A narrativa começa com o retorno de Clay, protagonista da trama, à casa dos pais em Los Angeles para passar o período de férias da faculdade. Na volta ao lar, Clay reencontra os velhos amigos do colégio, assim como sua ex-namorada, Blair. Todos eles têm em comum vidas superficiais, controladas pela falsa ilusão de poder e, especialmente, pelo uso abusivo de narcóticos. Clay vive em uma casa sem afeto, sem saber direito diferenciar as irmãs pelo nome (adolescentes que consomem cocaína sem o menor constrangimento), cujos pais não possuem nenhum senso de responsabilidade e compromisso. Julian, um dos amigos mais próximos de Clay, entra no universo da prostituição masculina para manter o vício das drogas; Blair busca refúgio na bebida, e as demais companhias de Clay são compostas por garotas bulímicas, rapazes que banalizam o ato sexual, transformando‑o em um mero “por que não?”, além de viciados e traficantes.

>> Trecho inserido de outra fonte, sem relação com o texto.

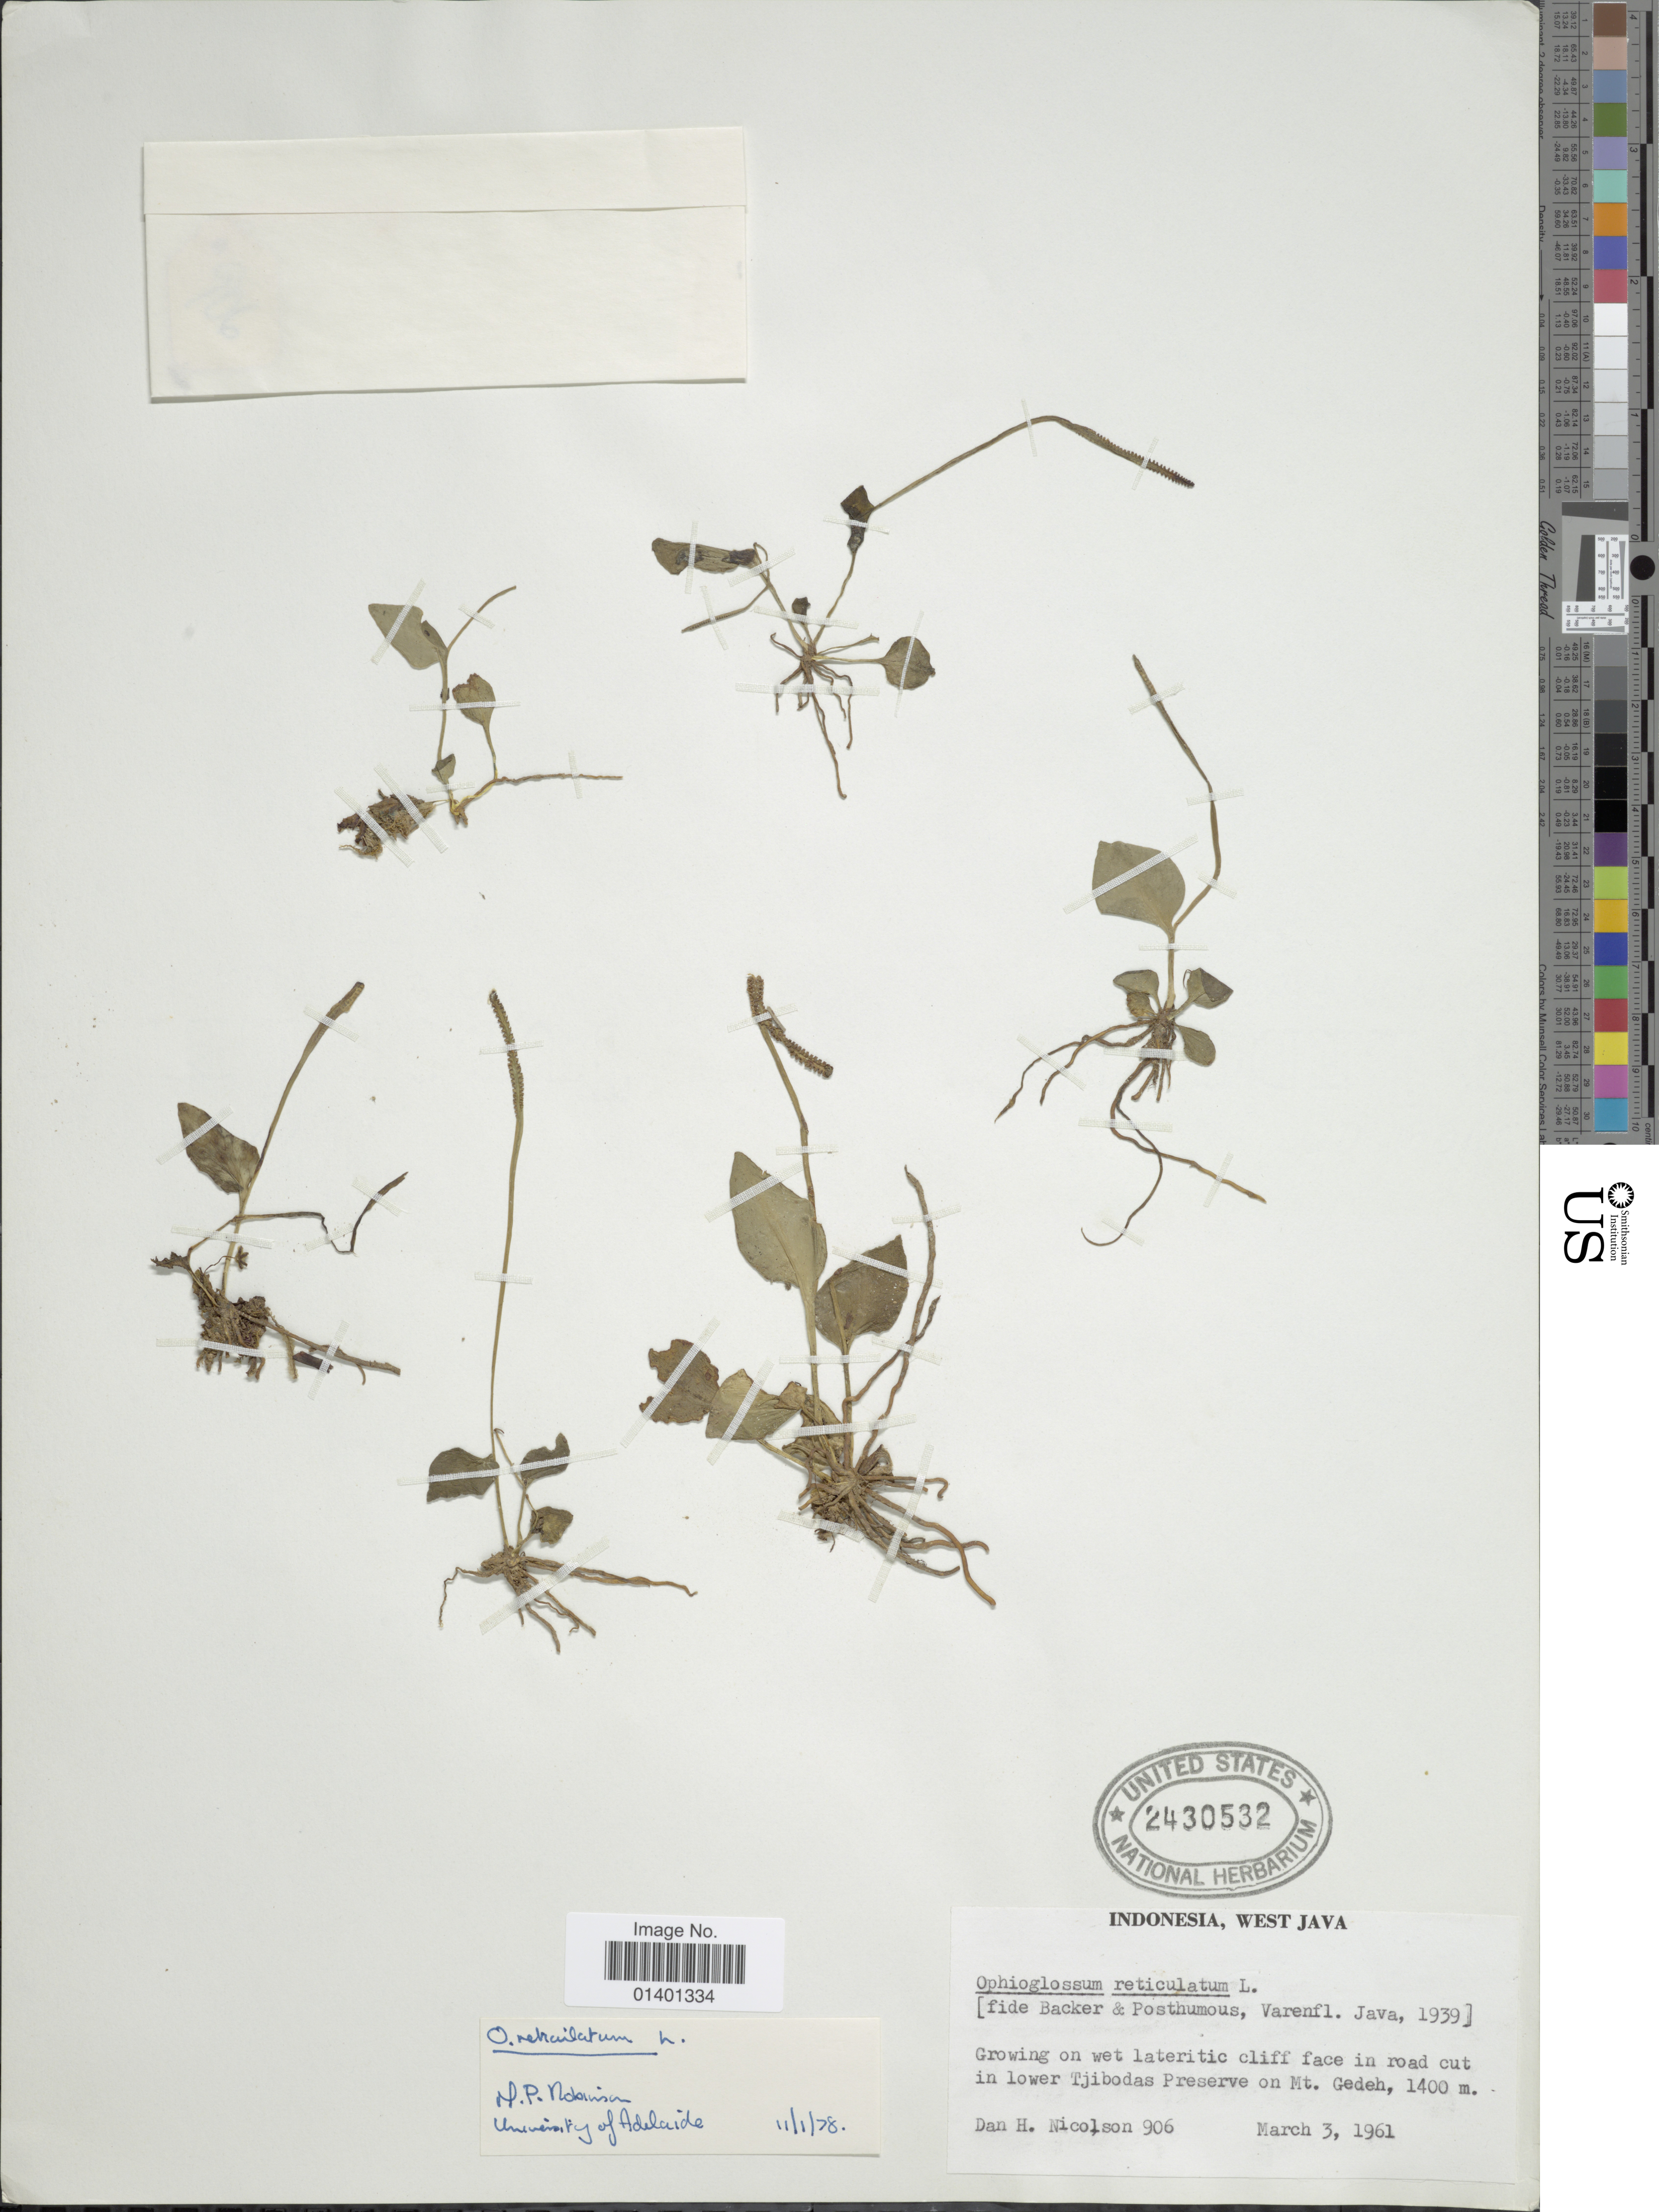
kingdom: Plantae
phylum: Tracheophyta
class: Polypodiopsida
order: Ophioglossales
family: Ophioglossaceae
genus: Ophioglossum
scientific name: Ophioglossum reticulatum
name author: L.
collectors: D. H. Nicolson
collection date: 1961-03-03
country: Indonesia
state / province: Java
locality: West Java, in lower Tjibodas Preserve on Mt. Gedeh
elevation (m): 1400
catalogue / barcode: US 2430532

Inseridas nesse meio, estão famílias despedaças, pais e mães atuando diretamente no show business hollywoodiano, mas sem saber como lidar com os próprios filhos – e sem o menor interesse em aprender. Enquanto isso, a droga, o sexo e o dinheiro fácil roubam a tutela e direcionam a vida desses “filhos do vazio”, sem perspectivas ou sonhos. Se a juventude é aclamada como a fase das conquistas e a luta por uma existência com propósito, a geração de Bret Easton Ellis gritou para ser saudada pela inconsequência, alienação, passividade, pelo “desapareça aqui”. O enredo de Abaixo de Zero (tradução de Rick Goodwin, editora L&PM em parceria com a editora Rocco, 2011, pág. 176) revela mentes arruinadas e caminhos perdidos em uma narrativa interrompida por fluxos de consciência, memórias e lapsos. O leitor experimenta a possibilidade de entrar na cabeça de Clay, sentindo, observando e vivendo como se estivesse exatamente na pele do protagonista. Essa técnica pode ser encontrada em outras obras de Easton Ellis, como “O Psicopata Americano”, que também aborda, de forma incomparavelmente visceral, o fundo do poço da geração perdida. As cicatrizes da época juvenil concedem ao trabalho do escritor norte-americano um tom quase biográfico, confessado por ele em entrevista ao site Sabotage Times, em que afirma ter sido Patrick Bateman, protagonista do livro “O Psicopata Americano”.

Levado para as telonas, Abaixo de Zero foi estrelado por Andrew McCarthy, Robert Downey Jr. e James Spader, interpretando respectivamente Clay, Julian e Rip. Apesar das polêmicas iniciadas logo no primeiro romance, Bret Easton Ellis estende a temática e alerta para o problema central do consumo desenfreado de drogas, somado à decadência e o vazio existencial do ser humano.

A realidade descrita nas obras de Bret Ellis em meados dos anos 80 não está tão distante do cenário brasileiro encontrado, por exemplo, nas festas regadas à bebidas, sexo barato e drogas, capitaneadas por jovens da classe média alta em ambientes paradisíacos. Enquanto o desejo de curtir a vida alcança o status de “felicidade suprema”, lema espalhado por campanhas publicitárias, programas e novelas, o Brasil contabiliza o infeliz número de 370 mil usuários regulares de crack nas capitais de seus estados.
Para quem ainda ousa dizer que “realidade e ficção não se misturam”, sugiro ligar a televisão em qualquer canal, acessar a internet ou sintonizar a emissora de rádio. Disfarçadas e rápidas, elas estarão lá, em diversas cores, formatos e tamanhos. Inúmeras promessas de elevação e popularização. O ciclo do vazio continua e, como enlouquece Marilyn Manson na música “The Dope Show”: “Eles te amam quando você está em todas as capas. Quando você não está, eles amam outro”.